Another locally owned story, Just Pizzelles in Cortland, offers more than 90 varieties of pizzelles in a “pretty niche market,” says owner Christina Benton. Companies compete by selling wholesale but the Cortland store, which offers a “more upscale product,” only does retail, she says.
“There are a few national companies that we compete against, more for the gifting market, for corporate gifts and everyday gifts,” Benton says. These companies typically sell more traditional cookies rather than her company’s specialty items.
“A lot of our business, we rely on shipping, through our website. So those are the ones we’re competing with, other companies that rely on shipping also,” she says.
Local grocery stores such as Rulli Brothers, which has stores in Austintown, face competition not only from retail giants like Walmart but also from regional grocery chains like Giant Eagle, says Frank Rulli, director of general operations.
The market has gotten more competitive in the past 15 years, but Rulli says the “real change” in groceries began in the 1980s with the rise of the discount chains.
“Companies like Phar-Mor and Marc’s were ahead of the curve,” he says. “They knew that people would be willing to sacrifice national brands, that people would be willing to sacrifice service, that people would be willing to sacrifice a lot of different things for the sake of the price.”
Rulli Brothers competes with the regional and national chains in different ways, most obviously through its longevity, Rulli says. The local grocer has been in business for a century and has relationships with suppliers dating back generations.

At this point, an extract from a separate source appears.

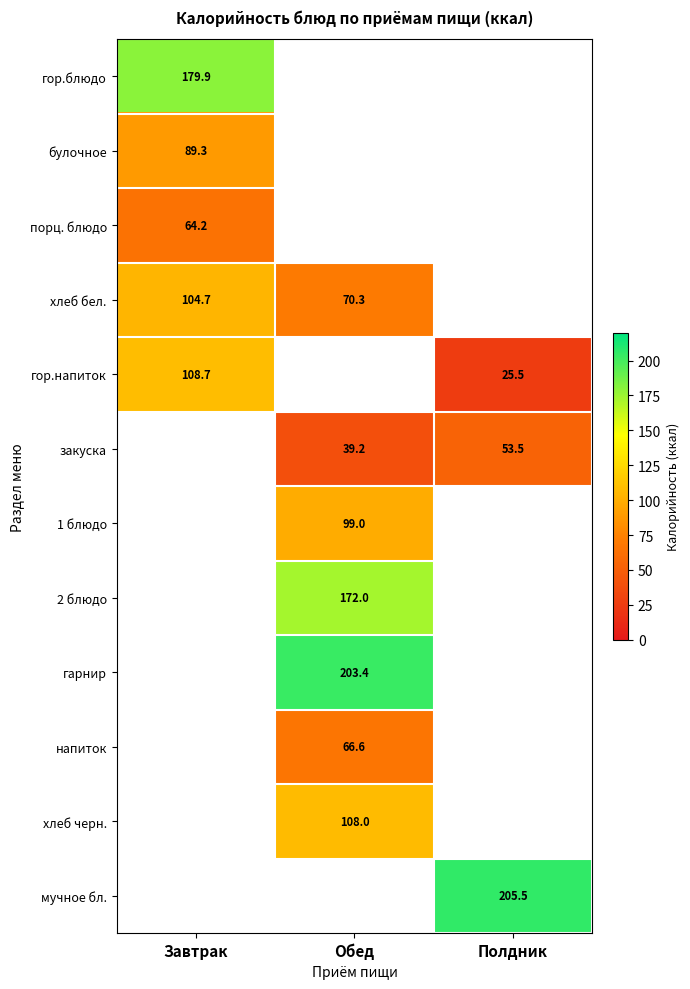

Is it true that булочное equals 36.1 at Завтрак?

False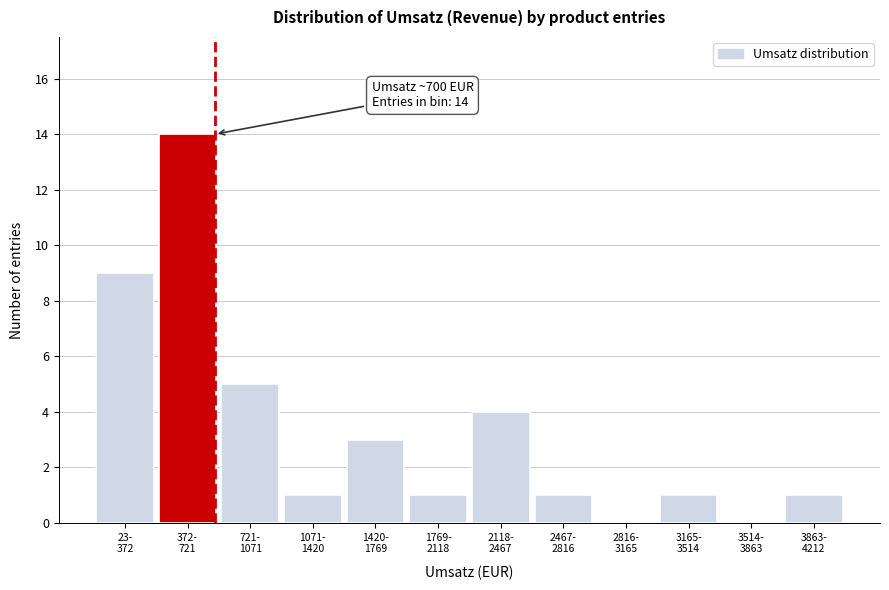

What is the maximum value shown in the chart?

14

“There’s growers of produce that I buy from that my grandfather bought from their grandpas in the 1930s,” he says. Companies like Sunkist, DelMonte or Hormel that normally wouldn’t bother with a retailer Rulli’s size have been on his books for 80 or 90 years and return his calls.
Rulli concentrates on purchasing from those suppliers in heavy volumes – purchasing a whole trailer, for instance – and selling that stock at cost or below to drive traffic to the stores. “We’re quite willing to operate on extremely small percentages just to get the turns,” he says.
Now, Walmart and other competitors that didn’t traditionally carry grocery items now do.
Like Rulli Brothers, Hometown Pharmacy considers Walmart to be among its main competitors, as well as chain pharmacies such as Walgreens and Rite Aid, says Garry Mrozek, CEO. The locally based chain, which opened its first pharmacy in New Castle, Pa., has 10 retail locations and two institutional pharmacies in northeastern Ohio and western Pennsylvania.
“We really don’t want to compete with all the other independents. I want all my independent friends to do well and prosper,” Mrozek says. “We want to try to beat the guys that are filling prescriptions and the money is going out of the market.”
About 85% of the prescription market is third-party payer, a “relatively regulated piece of the business, so that price is the price is the price,” he says. “On those scripts, it’s really about customer service and filling scripts in 15 minutes, knowing your customer. That’s the advantage we have as a small, independent pharmacy.”
The remaining 15% of Hometown Pharmacy’s prescription business is on a cash basis, and “where we really differentiate ourselves,” Mrozek says. “We are the lowest cash price in the Valley and if you’re filling a cash prescription at Walgreens or Walmart you’re not getting the best price.”
Mrozek also points to Hometown Pharmacy’s community involvement as one of its strong points. Through its Healthy Kids program, the pharmacy has given away more than 70,000 bottles of vitamins to kids in its local markets.
The company also is involved with United Way locally, Youngstown State University and the YMCA,. “I don’t know that some of these big boxes can say that,” he remarks.
Pictured: Robin Lucas, a pharmacist at Hometown Pharmacy in Struthers, and Garry L. Mrozek, CEO of Hometown Pharmacy Solutions.